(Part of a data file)
(begin)
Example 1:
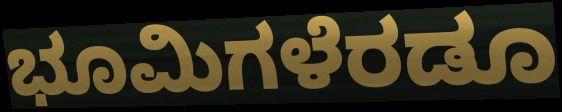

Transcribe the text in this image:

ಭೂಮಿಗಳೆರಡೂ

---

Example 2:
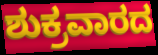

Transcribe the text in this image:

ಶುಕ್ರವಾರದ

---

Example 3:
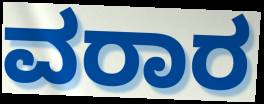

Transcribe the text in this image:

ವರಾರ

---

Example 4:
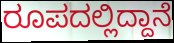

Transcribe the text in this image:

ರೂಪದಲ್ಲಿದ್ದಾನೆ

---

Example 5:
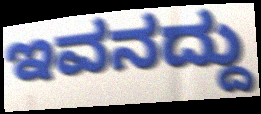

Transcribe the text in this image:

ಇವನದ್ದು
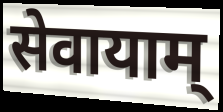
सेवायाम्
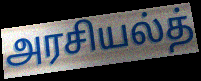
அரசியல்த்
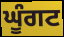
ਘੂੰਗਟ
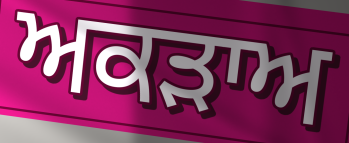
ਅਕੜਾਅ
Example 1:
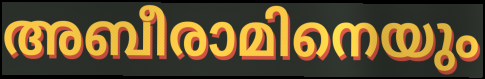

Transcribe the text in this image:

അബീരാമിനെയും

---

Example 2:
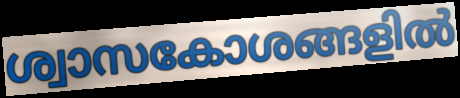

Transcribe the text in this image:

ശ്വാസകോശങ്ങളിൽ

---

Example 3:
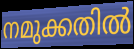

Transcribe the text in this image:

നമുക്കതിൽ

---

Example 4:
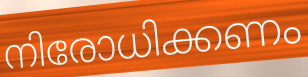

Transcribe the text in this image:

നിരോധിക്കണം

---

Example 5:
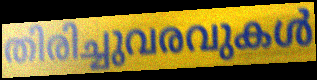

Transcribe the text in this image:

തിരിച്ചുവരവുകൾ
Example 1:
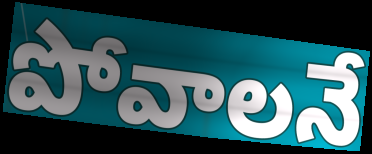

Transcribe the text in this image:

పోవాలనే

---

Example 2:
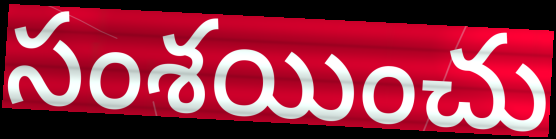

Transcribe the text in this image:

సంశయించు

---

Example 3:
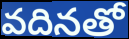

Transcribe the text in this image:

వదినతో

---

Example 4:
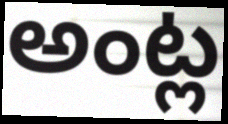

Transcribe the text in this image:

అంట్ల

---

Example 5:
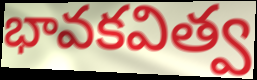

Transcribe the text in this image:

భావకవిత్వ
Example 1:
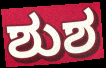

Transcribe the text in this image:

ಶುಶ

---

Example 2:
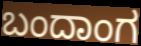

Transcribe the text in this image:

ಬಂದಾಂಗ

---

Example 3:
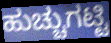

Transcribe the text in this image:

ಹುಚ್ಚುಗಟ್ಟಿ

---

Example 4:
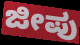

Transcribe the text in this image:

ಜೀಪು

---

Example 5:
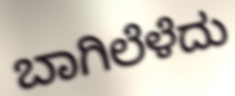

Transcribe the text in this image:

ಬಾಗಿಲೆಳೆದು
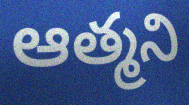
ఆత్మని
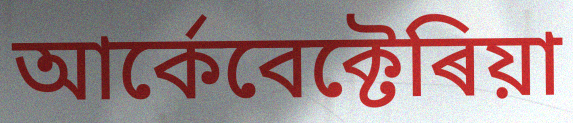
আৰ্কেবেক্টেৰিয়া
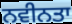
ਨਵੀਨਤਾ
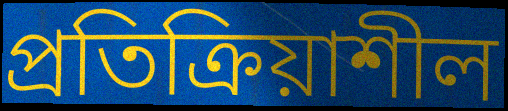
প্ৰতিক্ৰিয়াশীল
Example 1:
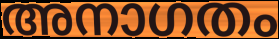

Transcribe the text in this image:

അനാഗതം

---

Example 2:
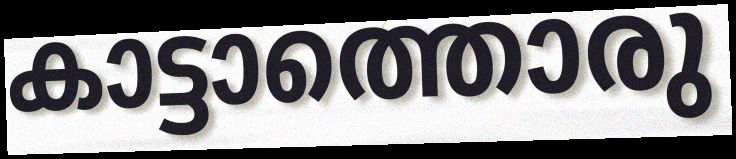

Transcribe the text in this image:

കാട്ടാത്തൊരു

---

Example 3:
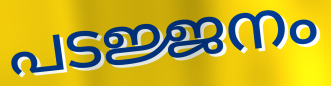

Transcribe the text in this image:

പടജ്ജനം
(end)
THE REQUEST:
Reproduce all of the entries above verbatim, but omit the pictures.

TASK ANSWER:
Example 1:

Transcribe the text in this image:

ಭೂಮಿಗಳೆರಡೂ

---

Example 2:

Transcribe the text in this image:

ಶುಕ್ರವಾರದ

---

Example 3:

Transcribe the text in this image:

ವರಾರ

---

Example 4:

Transcribe the text in this image:

ರೂಪದಲ್ಲಿದ್ದಾನೆ

---

Example 5:

Transcribe the text in this image:

ಇವನದ್ದು
सेवायाम्
அரசியல்த்
ਘੂੰਗਟ
ਅਕੜਾਅ
Example 1:

Transcribe the text in this image:

അബീരാമിനെയും

---

Example 2:

Transcribe the text in this image:

ശ്വാസകോശങ്ങളിൽ

---

Example 3:

Transcribe the text in this image:

നമുക്കതിൽ

---

Example 4:

Transcribe the text in this image:

നിരോധിക്കണം

---

Example 5:

Transcribe the text in this image:

തിരിച്ചുവരവുകൾ
Example 1:

Transcribe the text in this image:

పోవాలనే

---

Example 2:

Transcribe the text in this image:

సంశయించు

---

Example 3:

Transcribe the text in this image:

వదినతో

---

Example 4:

Transcribe the text in this image:

అంట్ల

---

Example 5:

Transcribe the text in this image:

భావకవిత్వ
Example 1:

Transcribe the text in this image:

ಶುಶ

---

Example 2:

Transcribe the text in this image:

ಬಂದಾಂಗ

---

Example 3:

Transcribe the text in this image:

ಹುಚ್ಚುಗಟ್ಟಿ

---

Example 4:

Transcribe the text in this image:

ಜೀಪು

---

Example 5:

Transcribe the text in this image:

ಬಾಗಿಲೆಳೆದು
ఆత్మని
আৰ্কেবেক্টেৰিয়া
ਨਵੀਨਤਾ
প্ৰতিক্ৰিয়াশীল
Example 1:

Transcribe the text in this image:

അനാഗതം

---

Example 2:

Transcribe the text in this image:

കാട്ടാത്തൊരു

---

Example 3:

Transcribe the text in this image:

പടജ്ജനം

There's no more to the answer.